Hi @lunaru - sorry for the delay in getting back to you, but I've just merged some changes into the develop
branch that should help solve this issue: I've reworked IndexSet so it accepts specific instances, and that's what the callbacks pass through. Which means that something like the following should help:
class IndexSet < ThinkingSphinx::IndexSet
private
def indices
return super if instances.empty?
super.select do |index|
# this block below will return all core and delta indices for the
# instance's model, filtered by the shard id for the instance.
instances.any? { |instance| index.name[/_#{instance.shard_id}_$/] }
end
end
end
# This line would go in an initialiser:
ThinkingSphinx::Configuration.instance.index_set_class = IndexSet
The shard_id
method in the example could be replaced with your MOD
logic, and thus returns the integer of the index an instance is tied to. If you'd like to give this a shot and confirm if it works for you, that'd be great! Then I can look into getting a new gem release published.
@pat awesome, we’ll give this a try this week (hopefully Monday) and let you know. I take it that your refactor is already live on the master
branch and we’d just need to pin our gemfile to master
to use it?
master
is for released gem versions, so it's only in develop
for now, but that's considered stable so there shouldn't be any issues using that branch as the source.
@pat Good news: It looks like this works brilliantly.
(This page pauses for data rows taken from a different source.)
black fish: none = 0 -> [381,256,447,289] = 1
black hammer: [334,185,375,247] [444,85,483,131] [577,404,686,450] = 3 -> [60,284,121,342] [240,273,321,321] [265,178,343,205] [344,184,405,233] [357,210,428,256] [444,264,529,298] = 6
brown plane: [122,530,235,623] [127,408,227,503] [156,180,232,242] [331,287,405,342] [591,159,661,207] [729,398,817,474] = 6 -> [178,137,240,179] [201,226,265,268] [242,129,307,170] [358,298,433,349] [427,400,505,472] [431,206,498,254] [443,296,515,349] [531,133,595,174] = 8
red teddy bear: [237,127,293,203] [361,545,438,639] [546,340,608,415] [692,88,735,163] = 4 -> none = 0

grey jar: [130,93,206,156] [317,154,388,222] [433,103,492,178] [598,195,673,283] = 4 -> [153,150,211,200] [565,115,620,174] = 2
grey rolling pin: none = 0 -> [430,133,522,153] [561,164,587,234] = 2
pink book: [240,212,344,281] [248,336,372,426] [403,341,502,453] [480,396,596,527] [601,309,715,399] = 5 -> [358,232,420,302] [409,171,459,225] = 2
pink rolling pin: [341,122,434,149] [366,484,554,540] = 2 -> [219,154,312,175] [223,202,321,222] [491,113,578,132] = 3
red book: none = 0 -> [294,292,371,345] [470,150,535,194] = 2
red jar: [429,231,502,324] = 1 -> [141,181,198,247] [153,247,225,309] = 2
The only difference with the index_set_class
call had to be done differently because it looks like the configuration was getting wiped upon initialization. Here's how we ended up doing it:
class ShardedIndexSet < ThinkingSphinx::IndexSet
private
def indices
return super if instances.empty?
super.select do |index|
# this block below will return all core and delta indices for the
# instance's model, filtered by the shard id for the instance.
instances.any? { |instance| !instance.respond_to?(:shard_id) || instance.shard_id.blank? || index.name[/_#{instance.shard_id}_/] }
end
end
end
# this needs to be set after initializers for the thinking-sphinx gem are run
Rails.application.config.to_prepare do
ThinkingSphinx::Configuration.instance.index_set_class = ShardedIndexSet
end
Specifically Rails.application.config.to_prepare
runs late enough to let us override the default index set class.
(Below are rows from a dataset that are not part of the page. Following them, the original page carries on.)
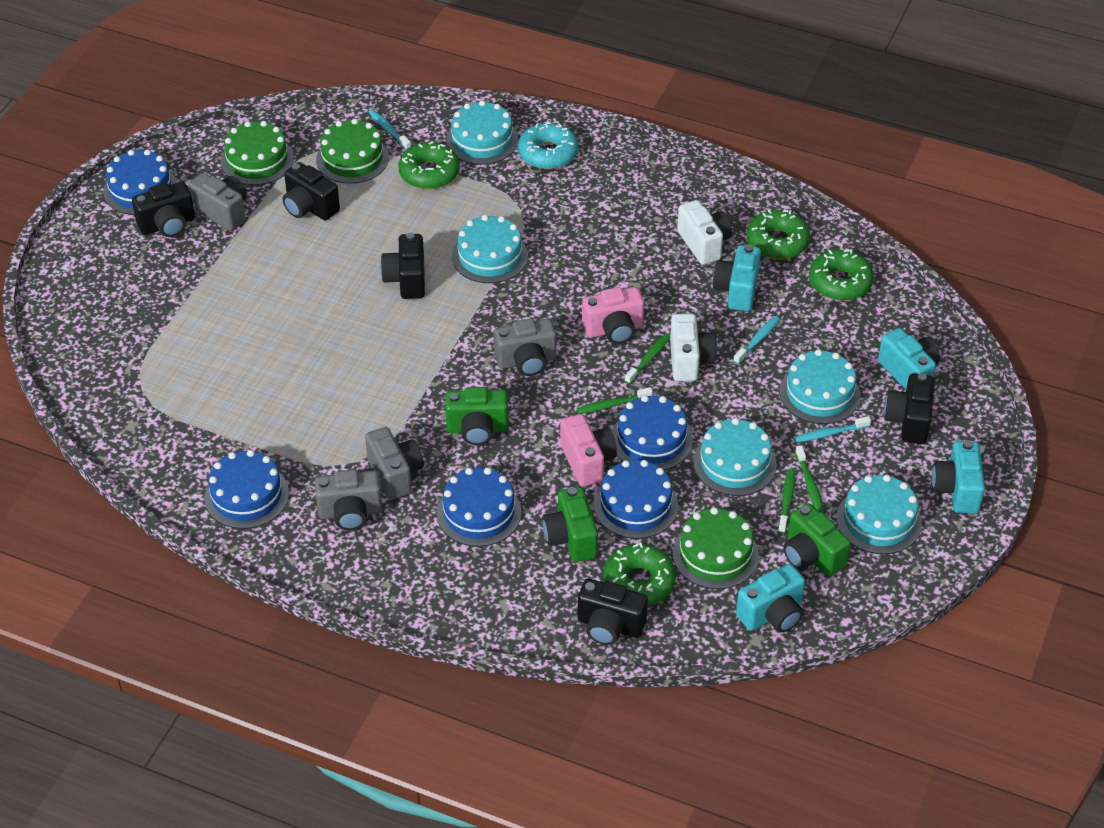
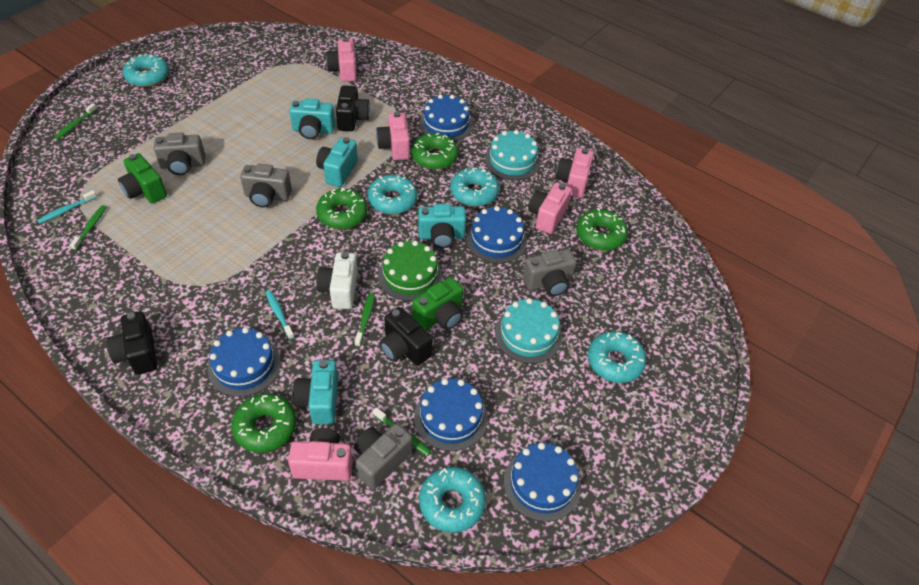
black camera: [132,182,195,237] [283,162,340,221] [380,233,425,299] [578,579,648,645] [884,373,934,444] = 5 -> [106,311,157,375] [336,85,370,131] [380,307,433,366] = 3
green cake: [221,121,294,185] [316,119,389,184] [673,507,759,589] = 3 -> [378,241,442,301] = 1
green camera: [445,387,508,445] [542,487,598,562] [783,503,851,577] = 3 -> [118,153,167,204] [413,277,463,330] = 2
pink camera: [560,414,617,487] [582,287,644,344] = 2 -> [288,428,353,481] [326,37,356,82] [376,112,410,160] [528,183,572,234] [556,148,594,198] = 5
turquoise cake: [446,100,518,165] [452,215,528,283] [693,418,777,496] [780,349,860,424] [836,475,922,554] = 5 -> [485,130,540,181] [495,298,562,364] = 2
turquoise donut: [518,122,578,169] = 1 -> [123,54,169,87] [367,175,417,214] [419,467,486,533] [450,168,499,207] [588,331,646,383] = 5
turquoise toothbrush: [369,109,411,150] [734,316,780,364] [794,416,871,443] = 3 -> [37,190,97,224] [266,290,294,340] = 2
white camera: [670,314,717,381] [677,200,732,265] = 2 -> [317,252,358,310] = 1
I'll go ahead and close this issue and await the next release version
Thanks for the confirmation, and the note about the initialiser. I'll try to get the new gem release out soon!
I know I've already noted this in #1173, but wanted also to mention that the newly released v5.0 includes the change discussed here with instances
being available in custom IndexSet subclasses :)
@pat I wanted to create this issue to start this discussion to make sure we've exhausted all of the documented solutions.
Right now, we have a model with enough records that a single index is not practical, so instead, we have something like this:
However, this as the problem that when a record is modified, it ends up creating N delta jobs, one for each index. If N is large enough, this becomes a problem.
It looks like the offending code is here: https://github.com/pat/thinking-sphinx/blob/1adcf8159fdbcb96a70fb01f5d8a15c2070090e6/lib/thinking_sphinx/active_record/callbacks/delta_callbacks.rb#L16
So the question is: Is there a better way to do sharding that avoids this landmine? Or conversely, if this is the best way to shard, then would a PR to help solve this problem be welcome?